### The data
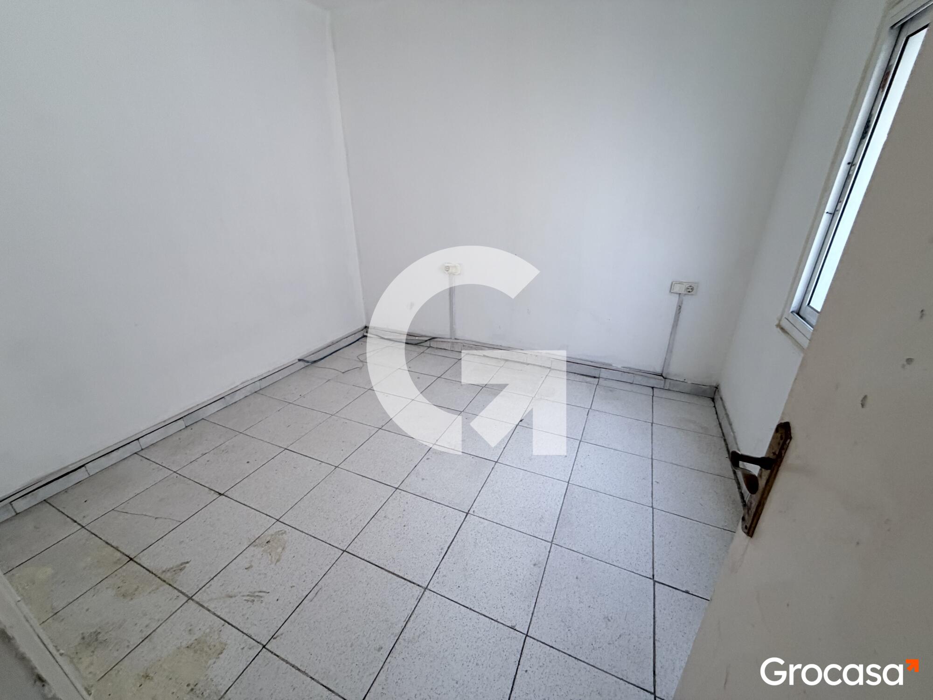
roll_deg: +1.5
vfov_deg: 85.7
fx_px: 377
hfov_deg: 102.1
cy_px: 350
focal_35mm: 14
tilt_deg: -23.7
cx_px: 466
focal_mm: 2.22
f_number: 2.2
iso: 200
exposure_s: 1/50
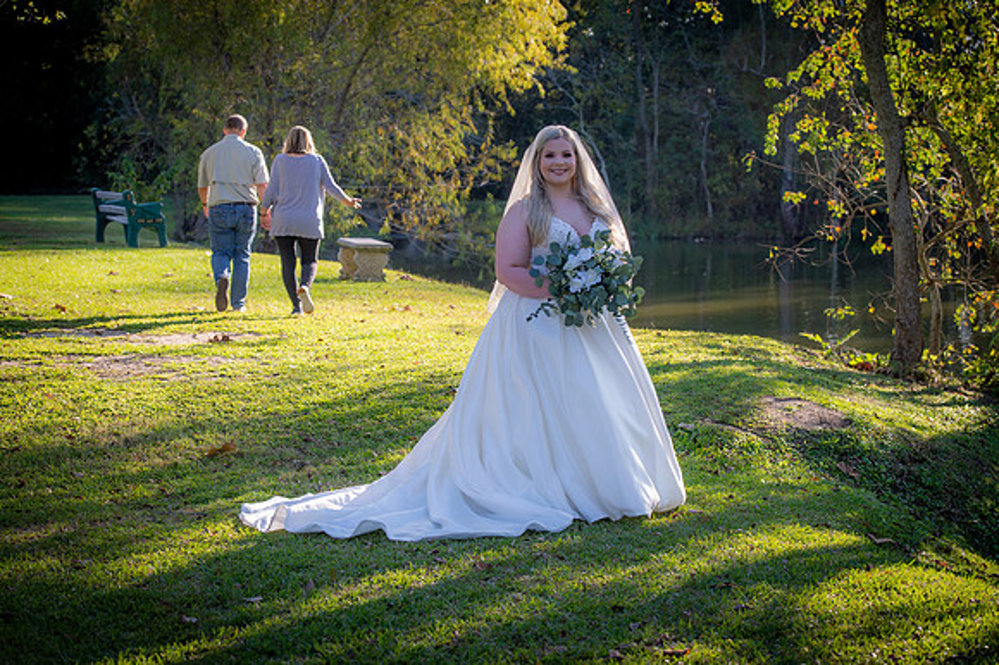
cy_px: 332
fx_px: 2274
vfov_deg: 16.6
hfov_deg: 24.8
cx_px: 500
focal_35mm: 82
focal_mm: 82
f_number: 5.6
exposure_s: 1/125
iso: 100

### Your assignment
Reproduce all the entries above exactly. Include no images.

### Answer to the problem
roll_deg: +1.5
vfov_deg: 85.7
fx_px: 377
hfov_deg: 102.1
cy_px: 350
focal_35mm: 14
tilt_deg: -23.7
cx_px: 466
focal_mm: 2.22
f_number: 2.2
iso: 200
exposure_s: 1/50
cy_px: 332
fx_px: 2274
vfov_deg: 16.6
hfov_deg: 24.8
cx_px: 500
focal_35mm: 82
focal_mm: 82
f_number: 5.6
exposure_s: 1/125
iso: 100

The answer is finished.